An online survey of 1718 sports videogame fans found that 98.4 percent are male, 93.3 percent are sports fans, 80 percent are white and have an average age of 26 years. The results of the research are almost exactly what most of us would have expected, a fact not lost on Consalvo.
“Perhaps one of the biggest findings to emerge from this study is unsurprising, but finally documented. The overwhelming majority of sports gamers’ – 93.3 percent – self-identify as sports fans,” she said. “That identity pushes beyond the playing of sports-themed videogames. Attending sporting events, watching them on television, participating in those activities themselves as well as following certain teams or sports were regular parts of their daily lives.”

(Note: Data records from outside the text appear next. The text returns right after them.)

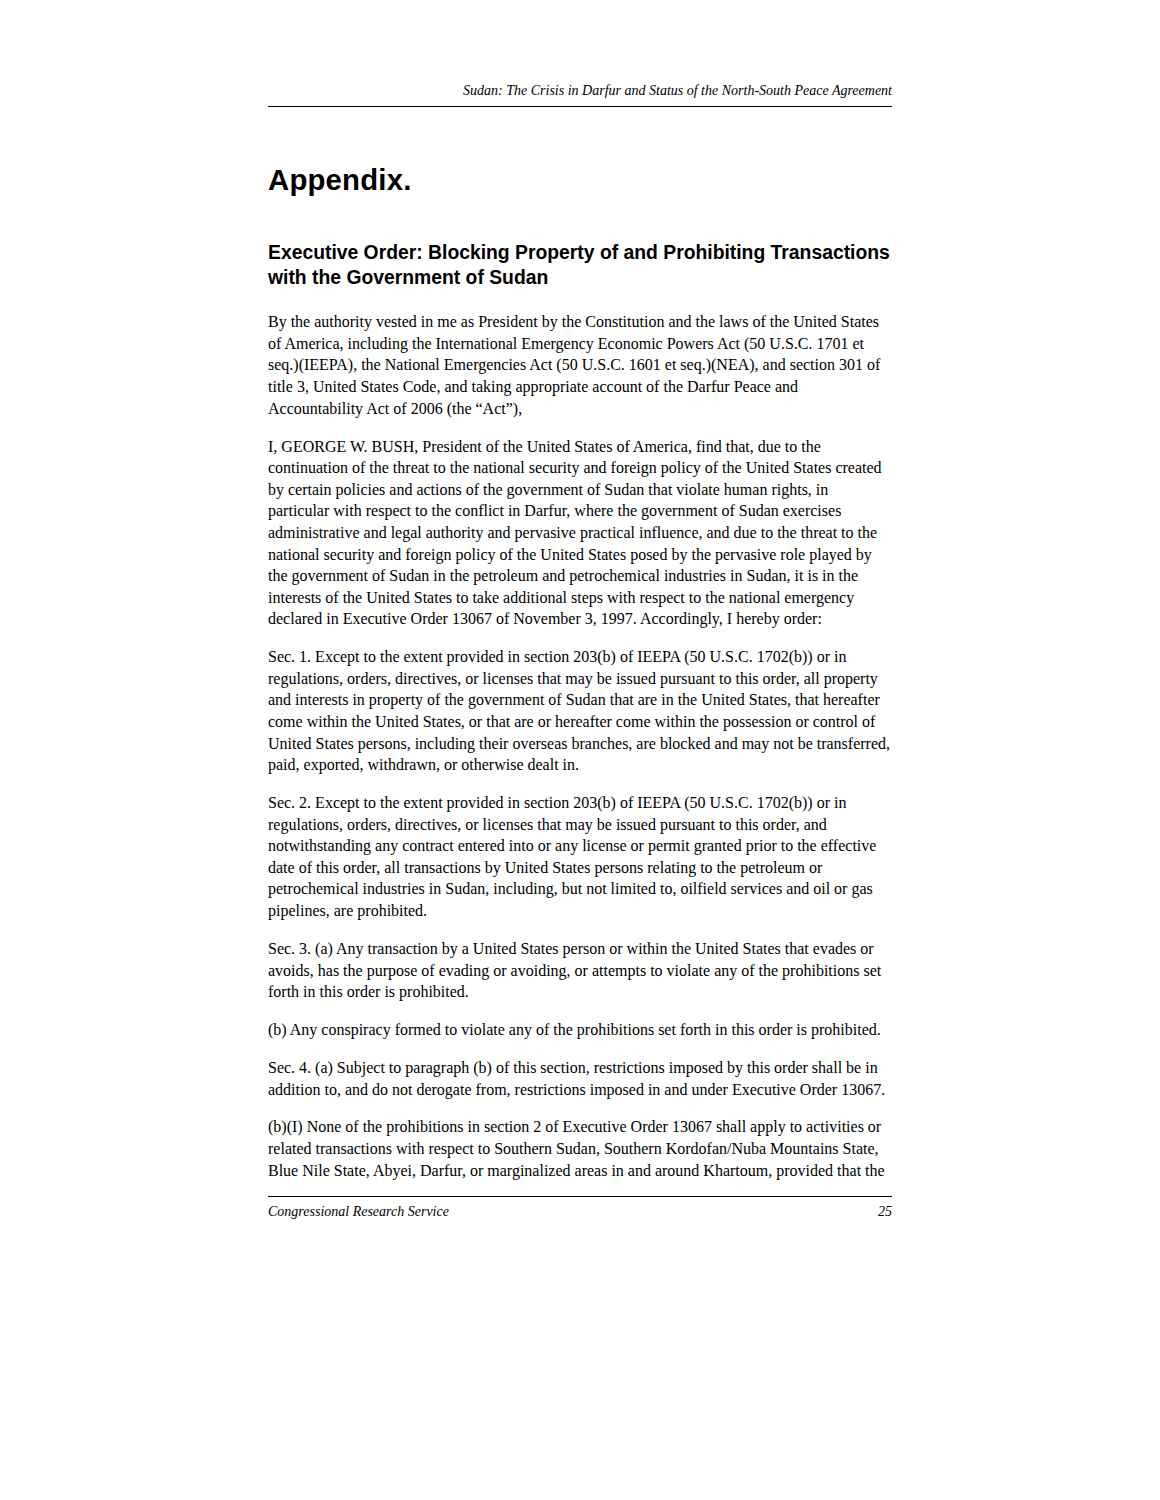Sudan: The Crisis in Darfur and Status of the North-South Peace Agreement
Appendix.
Executive Order: Blocking Property of and Prohibiting Transactions with the Government of Sudan
By the authority vested in me as President by the Constitution and the laws of the United States of America, including the International Emergency Economic Powers Act (50 U.S.C. 1701 et seq.)(IEEPA), the National Emergencies Act (50 U.S.C. 1601 et seq.)(NEA), and section 301 of title 3, United States Code, and taking appropriate account of the Darfur Peace and Accountability Act of 2006 (the “Act”),
I, GEORGE W. BUSH, President of the United States of America, find that, due to the continuation of the threat to the national security and foreign policy of the United States created by certain policies and actions of the government of Sudan that violate human rights, in particular with respect to the conflict in Darfur, where the government of Sudan exercises administrative and legal authority and pervasive practical influence, and due to the threat to the national security and foreign policy of the United States posed by the pervasive role played by the government of Sudan in the petroleum and petrochemical industries in Sudan, it is in the interests of the United States to take additional steps with respect to the national emergency declared in Executive Order 13067 of November 3, 1997. Accordingly, I hereby order:
Sec. 1. Except to the extent provided in section 203(b) of IEEPA (50 U.S.C. 1702(b)) or in regulations, orders, directives, or licenses that may be issued pursuant to this order, all property and interests in property of the government of Sudan that are in the United States, that hereafter come within the United States, or that are or hereafter come within the possession or control of United States persons, including their overseas branches, are blocked and may not be transferred, paid, exported, withdrawn, or otherwise dealt in.
Sec. 2. Except to the extent provided in section 203(b) of IEEPA (50 U.S.C. 1702(b)) or in regulations, orders, directives, or licenses that may be issued pursuant to this order, and notwithstanding any contract entered into or any license or permit granted prior to the effective date of this order, all transactions by United States persons relating to the petroleum or petrochemical industries in Sudan, including, but not limited to, oilfield services and oil or gas pipelines, are prohibited.
Sec. 3. (a) Any transaction by a United States person or within the United States that evades or avoids, has the purpose of evading or avoiding, or attempts to violate any of the prohibitions set forth in this order is prohibited.
(b) Any conspiracy formed to violate any of the prohibitions set forth in this order is prohibited.
Sec. 4. (a) Subject to paragraph (b) of this section, restrictions imposed by this order shall be in addition to, and do not derogate from, restrictions imposed in and under Executive Order 13067.
(b)(I) None of the prohibitions in section 2 of Executive Order 13067 shall apply to activities or related transactions with respect to Southern Sudan, Southern Kordofan/Nuba Mountains State, Blue Nile State, Abyei, Darfur, or marginalized areas in and around Khartoum, provided that the
Congressional Research Service 25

Despite the breakthrough, the work isn’t done. Consalvo, who also holds a Canada Research Chair in Game Studies and Design, said the next step is to figure out why there is so little diversity among fans of the genre, and why females “seem to be in the minority.”
“While this study provides new insights into who sports videogame players are and what they play and why, we still lack knowledge on how these players relate their passion for video games to their sports fandom in general,” she explained.